Le point de vue de l'agence économique et financière Reuters Breakingviews
Ces temps-ci, on a l'impression qu'il ne se passe pas un jour sans que les autorités chinoises n'imposent une nouvelle contrainte au crédit bancaire. La dernière en date consiste à établir un quota mensuel distribuable et à exiger des banques la déclaration journalière des montants accordés. Mais de telles mesures sont tout simplement contre-indiquées.
Le crédit est une des dernières choses qui soient encore soumises à un régime de rationnement en Chine.

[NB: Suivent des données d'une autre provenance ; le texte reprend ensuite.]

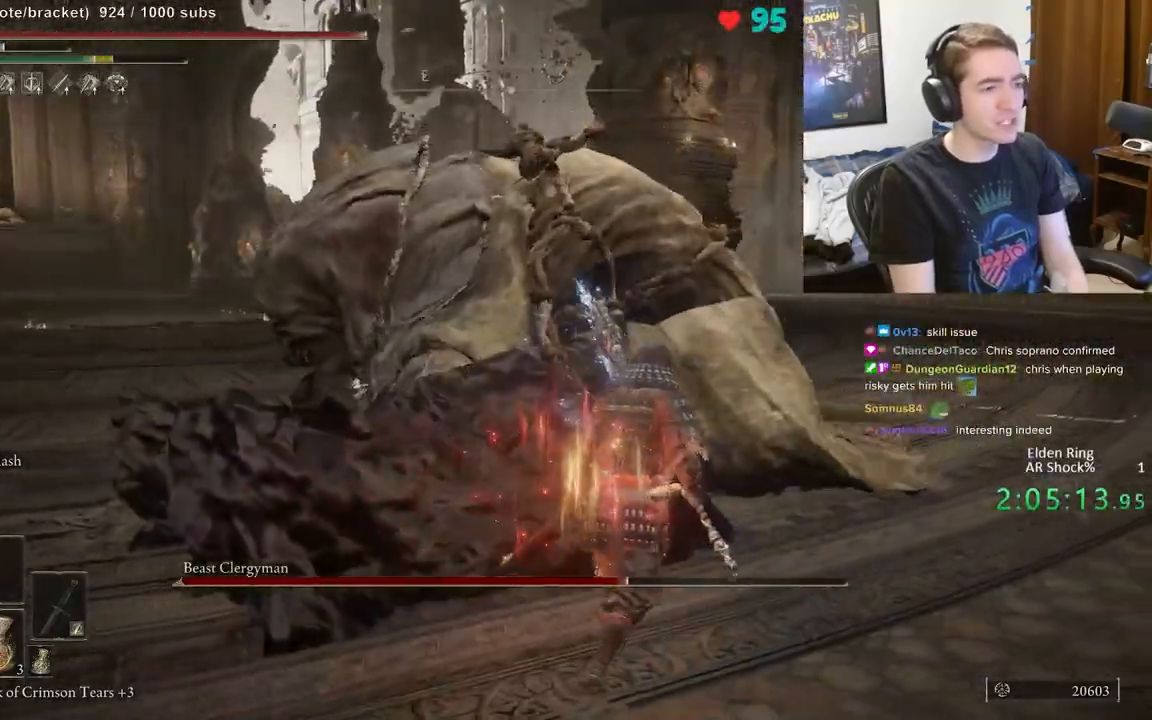
{"buttons": [], "left_stick": "up-right", "right_stick": "center", "events": [[133, "R2", "up"]]}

Le gouvernement définit les ratios de solvabilité requis des établissements bancaires et il fixe les taux d'intérêt, mais en réalité, il s'occupe essentiellement de préserver la marge des banques sur les crédits. Toutes les conditions sont donc réunies pour qu'elles cherchent à prêter le plus possible, d'autant que l'Etat s'est toujours montré disposé à recycler leurs créances douteuses.
Pékin a choisi de réagir en brandissant des quotas, et pourtant, la manière forte n'est pas nécessairement la meilleure des méthodes. Premièrement, parce qu'un jeu de quotas trop rigoureux crée des distorsions, aussi bien du côté de l'offre que de celui de la demande. A partir du moment où le crédit est rationné, les entreprises se précipitent pour contracter de nouveaux emprunts, de peur de ne plus pouvoir y prétendre plus tard.

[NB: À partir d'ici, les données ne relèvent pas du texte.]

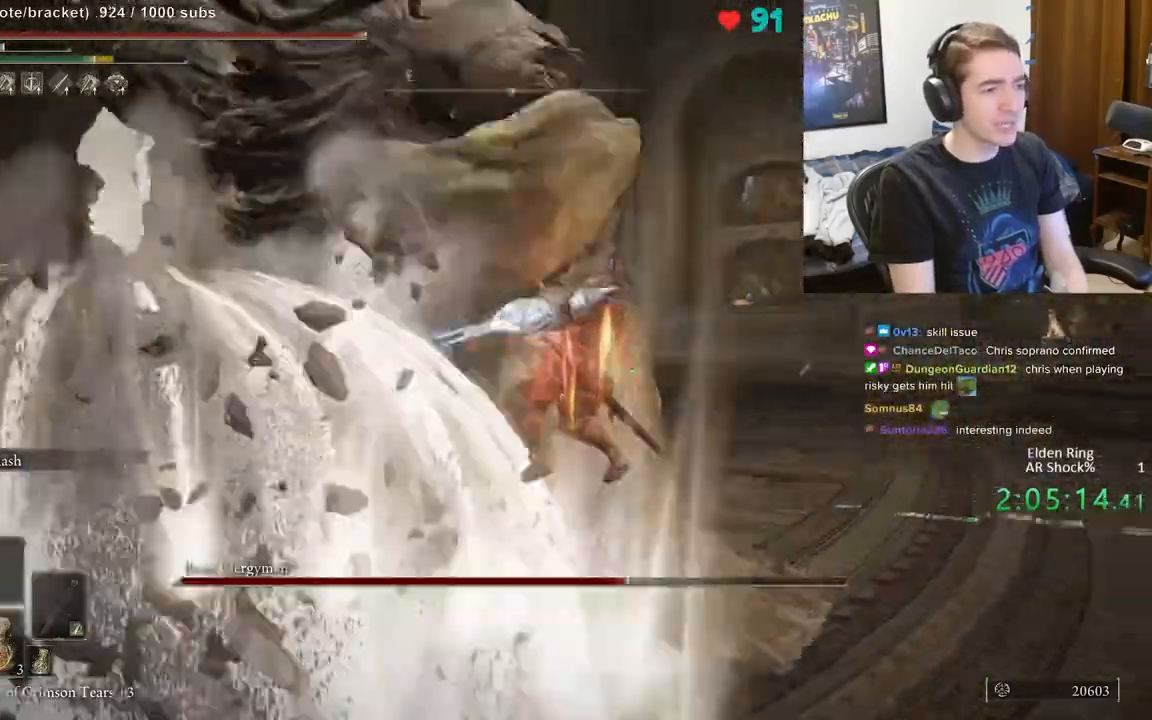
{"buttons": [], "left_stick": "up", "right_stick": "center", "events": [[233, "left_stick", "up"]]}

Deuxièmement, donner un tour de vis plus strict reviendrait à sevrer les entreprises de capitaux, puisque les sociétés contrôlées par l'Etat bénéficient d'un accès prioritaire au financement par les banques. Le mécanisme jouerait précisément à l'encontre de la politique du gouvernement, qui souhaite que la dépense privée se substitue à la dépense publique.
Troisièmement, les dirigeants politiques chinois ne disposent pas de suffisamment de données pour ajuster les contraintes de façon adéquate. Il est bien plus aisé de contrôler l'activité en jouant sur le coût du crédit plutôt que sur sa quantité. De toute façon, les banques trouveront toujours un moyen de contourner le système.
Le bras de fer qui se déroule en ce moment est emblématique. Certes, les pouvoirs publics ont d'abord instauré un quota annuel, puis resserré progressivement la contrainte en le rendant mensuel, mais on ne voit pas comment ils pourront empêcher les établissements bancaires de continuer à faire feu de tout bois aussi longtemps que les quotas seront de rigueur. Plus les prêts démarrent tôt, plus les intérêts qu'ils portent sont rémunérateurs.
La Chine a besoin d'un système bancaire plus solide. Au lieu de s'entêter à rester dans le même vieux schéma, l'Etat devrait évoluer en relevant les taux d'intérêt et en adoptant des stratégies de régulation plus subtiles, pour laisser les mécanismes de marché contribuer davantage à la solution.